I was very happy to hear the director of the Hargeisa water agency Mr. Boobe announce the centralization of the power system for the wells in Geedeble and the addition of one more supply pipe to the two existing twelve-inch pipes that currently must supply the city of six hundred fifty thousand residents. The most important thing is not the additional pipe and the storage tanks but how it’s managed once the supply system is in place. Only time will tell that.
As one of the Diaspora visitors to Somaliland I was very disappointed to learn that planes cannot land at night on the runway of Hargeisa International airport due to the lack of runway lighting. In talking to a pilot who frequently flies to Hargeisa I was also surprised to learn how much was paid for landing rights. A runway lighting system could be installed within a week and would cost the airport administration less than a couple of weeks’ worth of the fees collected from those who utilize the airport facilities.
There is also a simple way to provide a lighting system without the need for a generator to supply energy. Solar-powered runway lights can be purchased by anybody for little more than conventional runway lights, and eventually the system would pay itself. In contrast, a generator would burn fifty gallons of diesel each night.

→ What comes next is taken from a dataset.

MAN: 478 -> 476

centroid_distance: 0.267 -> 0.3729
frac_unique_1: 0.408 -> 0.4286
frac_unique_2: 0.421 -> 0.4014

These will also help the passengers who fly from Dubia/Sharijah to Hargeisa who needlessly spent four hours in those terminals instead of starting their journey early and arriving Hargeisa before dawn.

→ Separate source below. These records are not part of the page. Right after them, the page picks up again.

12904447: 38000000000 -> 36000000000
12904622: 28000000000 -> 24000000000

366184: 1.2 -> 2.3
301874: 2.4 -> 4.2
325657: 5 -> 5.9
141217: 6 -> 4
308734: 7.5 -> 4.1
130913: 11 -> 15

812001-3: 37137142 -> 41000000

The new terminal for Hargeisa international airport is great addition to the airport facilities but what is frustrating about this project is how long it took to be completed, if ever (started date 1999 still waiting interior work). A project this size shouldn’t have taking three years to be completed, rather six to nine months. Its part of the construction management to contract out portion of project that are different from the usual construction items but each portion of contract should had a time limit and liquidation damage, if the contract is not complete on time. As I understood or was told, its open contract and each item is contracted out and starts after completing the proceeding. The inefficiency the whole country is facing when it comes a project that been managed either government or NGOs.
As a concern Somaliland citizen and an engineer who had an enough experience in the design, construction and management of infrastructure, I feel obligated to point out the needs of our people and suggest any reasonable solution or suggestions that I can honestly share without pointing fingers to individuals.